Nach einer Antibiotikatherapie braucht der Darm häufig Zeit, um sich wieder zu regenerieren. Eine abwechslungsreiche und ballaststoffreiche Ernährung bildet dafür eine wichtige Grundlage. Fermentierte Lebensmittel und Getränke, die lebenden Milchsäurebakterien enthalten, können die Vielfalt des Darmmikrobioms unterstützen. Ballaststoffe dienen den nützlichen Darmbakterien zudem als wichtige Nahrungsquelle.
Aus ganzheitlicher Sicht lohnt es sich deshalb, den Darm nicht isoliert zu betrachten. Körper, Geist und Seele stehen miteinander in Verbindung. Stress, Schlaf, Bewegung, Ernährung und viele weitere Faktoren beeinflussen unser Wohlbefinden. Gesundheit entsteht deshalb selten durch eine einzige Maßnahme. Vielmehr entwickelt sie sich aus vielen kleinen Entscheidungen, die wir Tag für Tag treffen.

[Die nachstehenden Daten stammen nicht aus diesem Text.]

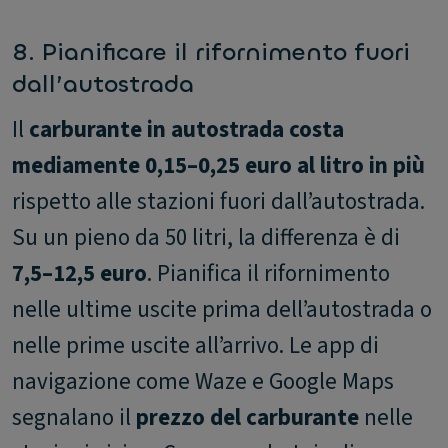
8. Pianificare il rifornimento fuori
dall’autostrada
Il
carburante in autostrada costa
mediamente 0,15–0,25 euro al litro in più
rispetto alle stazioni fuori dall’autostrada.
Su un pieno da 50 litri, la differenza è di
7,5–12,5 euro
. Pianifica il rifornimento
nelle ultime uscite prima dell’autostrada o
nelle prime uscite all’arrivo. Le app di
navigazione come Waze e Google Maps
segnalano il
prezzo del carburante
nelle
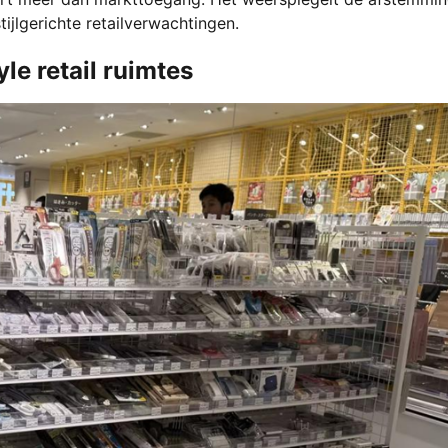
ijlgerichte retailverwachtingen.
yle retail ruimtes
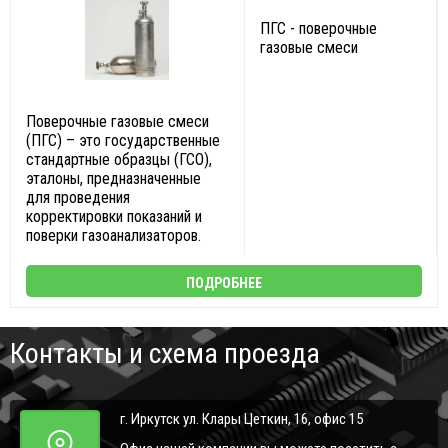
ПГС - поверочные
газовые смеси
Поверочные газовые смеси
(ПГС) – это государственные
стандартные образцы (ГСО),
эталоны, предназначенные
для проведения
корректировки показаний и
поверки газоанализаторов.
ПОДРОБНЕЕ
Контакты и схема проезда
г. Иркутск ул. Клары Цеткин, 16, офис 15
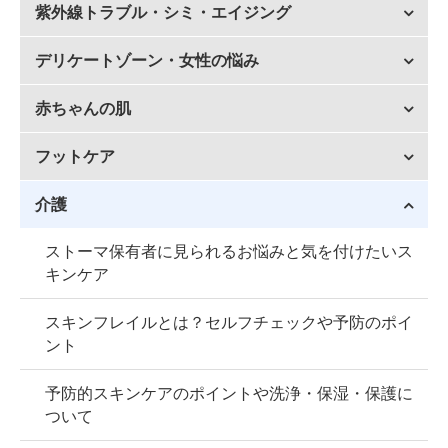
紫外線トラブル・シミ・エイジング
デリケートゾーン・女性の悩み
赤ちゃんの肌
フットケア
介護
ストーマ保有者に見られるお悩みと気を付けたいス
キンケア
スキンフレイルとは？セルフチェックや予防のポイ
ント
予防的スキンケアのポイントや洗浄・保湿・保護に
ついて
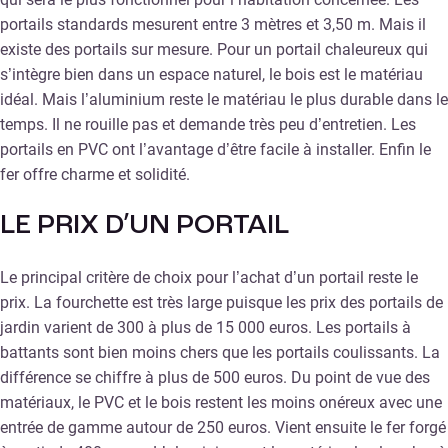
portails standards mesurent entre 3 mètres et 3,50 m. Mais il
existe des portails sur mesure. Pour un portail chaleureux qui
s’intègre bien dans un espace naturel, le bois est le matériau
idéal. Mais l’aluminium reste le matériau le plus durable dans le
temps. Il ne rouille pas et demande très peu d’entretien. Les
portails en PVC ont l’avantage d’être facile à installer. Enfin le
fer offre charme et solidité.
LE PRIX D’UN PORTAIL
Le principal critère de choix pour l’achat d’un portail reste le
prix. La fourchette est très large puisque les prix des portails de
jardin varient de 300 à plus de 15 000 euros. Les portails à
battants sont bien moins chers que les portails coulissants. La
différence se chiffre à plus de 500 euros. Du point de vue des
matériaux, le PVC et le bois restent les moins onéreux avec une
entrée de gamme autour de 250 euros. Vient ensuite le fer forgé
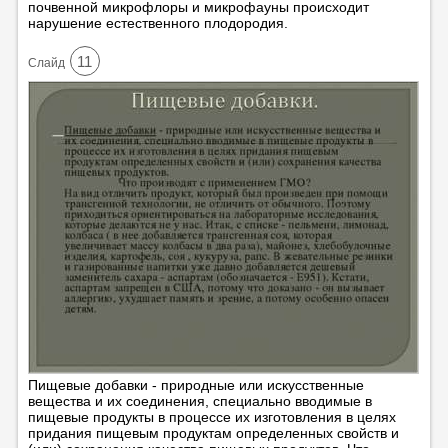
почвенной микрофлоры и микрофауны происходит
нарушение естественного плодородия.
11
Cлайд
Пищевые добавки - природные или искусственные
вещества и их соединения, специально вводимые в
пищевые продукты в процессе их изготовления в целях
придания пищевым продуктам определенных свойств и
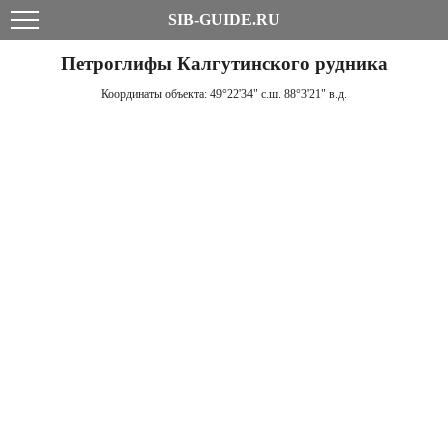
SIB-GUIDE.RU
Петроглифы Калгутинского рудника
Координаты объекта:
49°22'34" с.ш. 88°3'21" в.д.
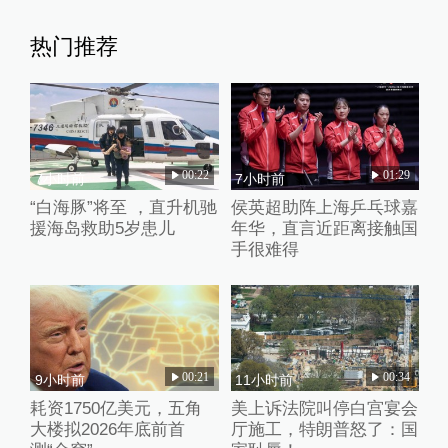
热门推荐
00:22
01:29
7小时前
7小时前
“白海豚”将至 ，直升机驰
侯英超助阵上海乒乓球嘉
援海岛救助5岁患儿
年华，直言近距离接触国
手很难得
00:21
00:34
9小时前
11小时前
耗资1750亿美元，五角
美上诉法院叫停白宫宴会
大楼拟2026年底前首
厅施工，特朗普怒了：国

Auch Hildegard von Bingen maß einer bewussten Ernährung und der Pflege des Darms eine große Bedeutung bei. In ihren Schriften werden unter anderem Bertram und Bärwurz erwähnt. Beide Pflanzen wurden traditionell geschätzt und gehören bis heute zu den bekanntesten Bestandteilen ihrer Ernährungslehre.
Bertram zählt zu den bedeutendsten Kräutern Hildegard von Bingens. Traditionell wird ihm eine anregende Wirkung auf die Verdauung zugeschrieben. Nach Hildegards Überlieferung sollte Bertram den Körper stärken und die Aufnahme der Nahrung unterstützen. Auch Bärwurz spielte in ihrer Ernährungslehre eine wichtige Rolle.
Ergänzend können ballaststoffreiche Lebensmittel den Darm unterstützen. Schwarze Flohsamen sind reich an Ballaststoffen und werden häufig verwendet, um die natürliche Darmtätigkeit zu fördern. Wichtig ist dabei, ausreichend zu trinken, damit sie gut quellen können.
Ein gesunder Darm entsteht nicht von heute auf morgen. Er braucht Zeit, Vielfalt und eine Ernährung, die ihm guttut. Ebenso wichtig sind ausreichend Bewegung, erholsamer Schlaf und Momente der Ruhe. Unser Körper besitzt erstaunliche Fähigkeiten, sich immer wieder anzupassen und sein Gleichgewicht zu bewahren.
Gesundheit beginnt dort, wo wir lernen, die Sprache unseres Körpers besser zu verstehen.